Take the most common preventable cause of stillbirth: placental insufficiency. It can be screened for, but, as study author Robert Silver, professor of obstetrics and gynecology at the University of Utah Health Sciences Center, says, the tests to screen women for problems of the placenta are not as sensitive as they should be — and this for women who actually receive care.

“The problem, right now, is that our methods for screening for the placenta not working are relatively crude,” he said. “And they’re not very precise … so what we have to do is focus on developing better tests.”

We also have to focus on helping women who are smoking or doing drugs — with compassion, with kindness, and with understanding rather than judgment.

Another two major causes of preventable stillbirths are maternal hypertension (high blood pressure) and diabetes — both of which are very treatable (or preventable) with things like diet, exercise, and medication. I was a severe gestational diabetic, and my son was born with zero complications. I also received excellent prenatal care and knew enough to insist on a test at 12 weeks gestation, far earlier than most women get it, because I knew the signs. I was on immense amounts of insulin by the end of my pregnancy. If I hadn’t had prenatal care, my son may not have made it. And his death would have been 100% preventable.

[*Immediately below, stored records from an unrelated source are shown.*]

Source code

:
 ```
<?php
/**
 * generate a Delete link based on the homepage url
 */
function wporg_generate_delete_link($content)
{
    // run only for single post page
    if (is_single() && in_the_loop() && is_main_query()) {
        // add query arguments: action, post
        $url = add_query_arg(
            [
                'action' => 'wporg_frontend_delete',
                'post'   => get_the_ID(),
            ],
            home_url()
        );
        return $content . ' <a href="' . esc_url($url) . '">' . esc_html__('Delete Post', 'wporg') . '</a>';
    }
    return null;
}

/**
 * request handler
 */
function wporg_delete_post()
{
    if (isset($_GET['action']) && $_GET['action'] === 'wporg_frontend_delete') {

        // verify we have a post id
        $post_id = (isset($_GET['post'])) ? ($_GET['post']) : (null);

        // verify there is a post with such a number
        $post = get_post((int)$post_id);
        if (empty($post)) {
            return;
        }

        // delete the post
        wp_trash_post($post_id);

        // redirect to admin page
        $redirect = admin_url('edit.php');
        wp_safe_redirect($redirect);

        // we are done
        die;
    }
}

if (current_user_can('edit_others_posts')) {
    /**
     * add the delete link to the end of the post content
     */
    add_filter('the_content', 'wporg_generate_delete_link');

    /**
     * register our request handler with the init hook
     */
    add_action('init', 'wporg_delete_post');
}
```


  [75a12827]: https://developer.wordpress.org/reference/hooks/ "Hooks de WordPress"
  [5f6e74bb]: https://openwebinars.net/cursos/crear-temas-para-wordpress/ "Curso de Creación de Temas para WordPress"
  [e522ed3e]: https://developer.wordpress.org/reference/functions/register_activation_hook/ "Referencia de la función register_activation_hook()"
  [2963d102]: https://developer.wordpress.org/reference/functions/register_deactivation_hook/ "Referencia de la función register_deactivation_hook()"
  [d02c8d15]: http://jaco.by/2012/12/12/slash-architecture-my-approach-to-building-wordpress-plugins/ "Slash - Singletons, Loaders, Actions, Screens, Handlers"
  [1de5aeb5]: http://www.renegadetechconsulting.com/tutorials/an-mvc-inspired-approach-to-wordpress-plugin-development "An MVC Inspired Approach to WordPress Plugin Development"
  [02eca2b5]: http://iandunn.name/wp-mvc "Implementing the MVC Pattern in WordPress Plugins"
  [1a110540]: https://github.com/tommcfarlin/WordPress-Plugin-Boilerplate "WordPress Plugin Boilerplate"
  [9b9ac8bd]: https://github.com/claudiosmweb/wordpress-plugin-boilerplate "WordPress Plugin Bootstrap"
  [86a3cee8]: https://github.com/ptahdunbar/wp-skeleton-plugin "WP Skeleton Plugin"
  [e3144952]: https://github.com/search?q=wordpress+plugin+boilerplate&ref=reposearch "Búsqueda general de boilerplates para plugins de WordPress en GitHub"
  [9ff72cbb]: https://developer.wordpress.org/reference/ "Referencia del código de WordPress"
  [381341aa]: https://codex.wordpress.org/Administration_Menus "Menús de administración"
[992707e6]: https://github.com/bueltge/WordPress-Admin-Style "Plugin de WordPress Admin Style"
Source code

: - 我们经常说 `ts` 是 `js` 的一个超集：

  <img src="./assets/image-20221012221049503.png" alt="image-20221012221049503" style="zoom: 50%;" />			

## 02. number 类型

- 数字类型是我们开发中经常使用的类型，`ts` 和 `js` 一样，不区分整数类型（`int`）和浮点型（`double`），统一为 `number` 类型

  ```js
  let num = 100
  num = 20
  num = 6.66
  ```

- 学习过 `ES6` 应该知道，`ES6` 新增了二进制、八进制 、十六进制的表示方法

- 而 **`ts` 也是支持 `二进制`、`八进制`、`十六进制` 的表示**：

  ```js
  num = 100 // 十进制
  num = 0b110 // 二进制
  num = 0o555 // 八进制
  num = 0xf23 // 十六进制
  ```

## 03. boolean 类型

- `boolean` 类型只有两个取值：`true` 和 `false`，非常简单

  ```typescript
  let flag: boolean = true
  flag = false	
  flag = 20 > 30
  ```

We also need to level the playing field. According to the Huffington Post, the stillbirth rate for Black women is twice that of white and Asian women — and Black women are three times more likely than white women to die during childbirth. And if you’re poor and on Medicaid, you’re more likely to have a stillbirth. It’s the old American tale of the haves and have-nots, brutally played out in the delivery room.  

It is not acceptable.

The good news is that we can fix this. Silver and his team recommends that we work on better detection for placental issues, and improvement on maternal health and delivery room complications. However, these are big problems, with lots of players, with lots of stakes. It discounts the women outside the system — and doesn’t offer them a way in, other than “get Medicaid.”

So, in the end, while it’s good to know why we have so many stillbirths, we’re left with our hands in the air, turning around and around, wondering what to do and who to help first. How do you triage when every death is equally preventable?